Ankara ‘will reply’ to Kurdish attacks
The Turkish military has warned it will respond to any Kurdish attack on its soldiers in Iraq as it held talks with its NATO-senior the United States about where to deploy soldiers in the occupied country.

The announcement on Monday came despite opposition from the US-backed Iraqi Governing Council and neighbouring countries to the deployment. Iraqi Kurds are also fiercely opposed to Ankara’s presence.
“The necessary response will be given if Iraqi Kurds attack our convoy,” Turkey’s Lieutenant General Ilker Basbug told a news conference on Monday.

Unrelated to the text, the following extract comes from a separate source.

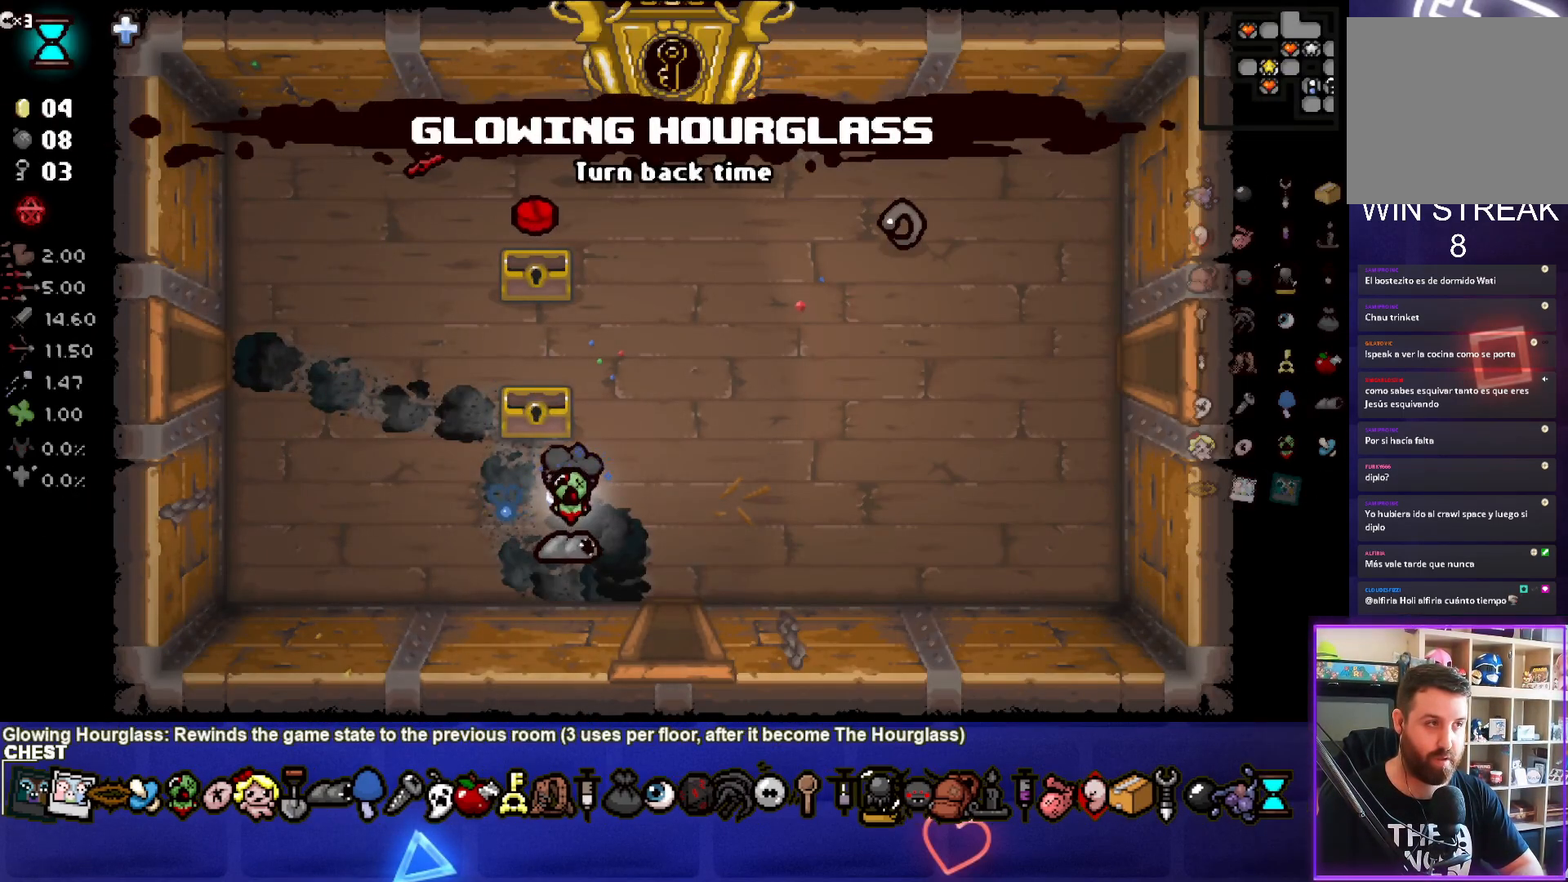
{"buttons": [], "left_stick": "center", "events": [[33, "L2", "down"], [183, "L2", "up"]]}
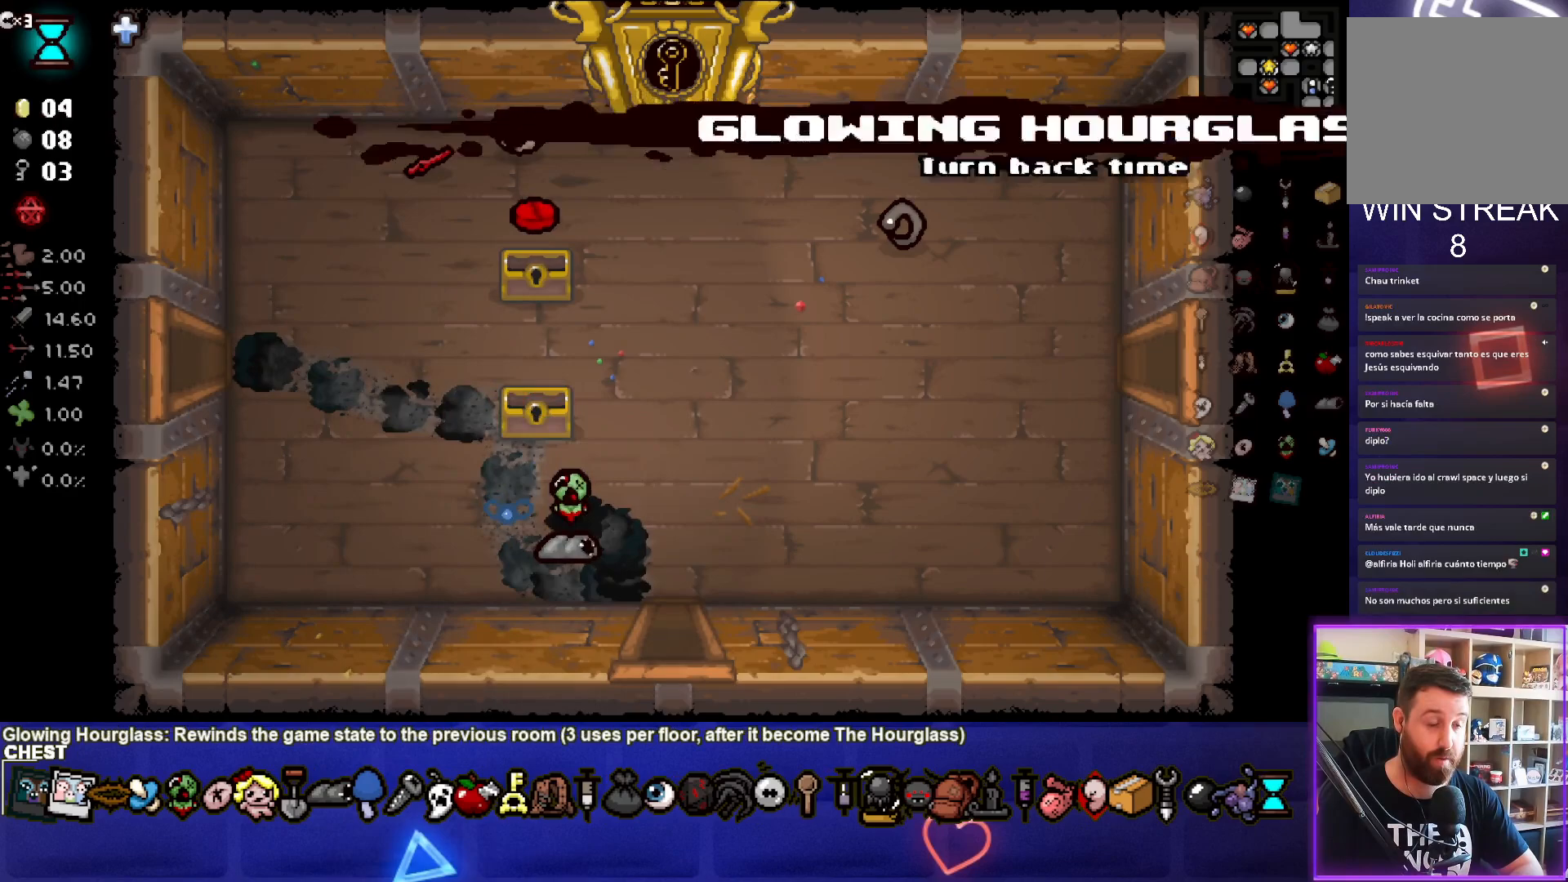
{"buttons": [], "left_stick": "center", "events": []}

Turkish forces are expected to be deployed outside northern Iraq’s mainly Kurdish-controlled territory, but will have to pass through the region to do so.
Ankara’s parliament agreed in principle last week with the United States to command a division of soldiers north or west of Baghdad for at least a year, said Basbug.
But Iraq’s Governing Council fears Turkish troops in the north will raise tensions with Kurds. Since US and British forces ousted Iraqi President Saddam Hussein lawlessness and instability have swept through the country.
Distrust
Kurds in northern Iraq, where Turkey has maintained forces to stamp out Turkish Kurdish separatists, say they do not want Ankara’s troops to serve close to their enclave.
“No border country should play an active role (in Iraq) because all have an agenda” King Abd Allah of Jordan |
Northern Iraq has enjoyed autonomy since the 1991 Gulf War.
Ankara is suspicious that Kurds will push for more independence and spark trouble in its own mainly Kurdish southeast.
More than 30,000 people died in the decades-long conflict between Ankara and Kurdish rebels.
Fighting subsided dramatically with the 1999 capture and imprisonment of Kurdistan Workers Party leader Abd Allah Ocalan.
It is still early to say how many troops might end up travelling to Iraq amid continuing talks with Washington, said Lieutenant General Metin Yavuzyalcin, head of military operations.
Pakistan and India say they may also join Turkey in contributing to an expanded international force policing Iraq, but have indicated that United Nations approval will be needed first.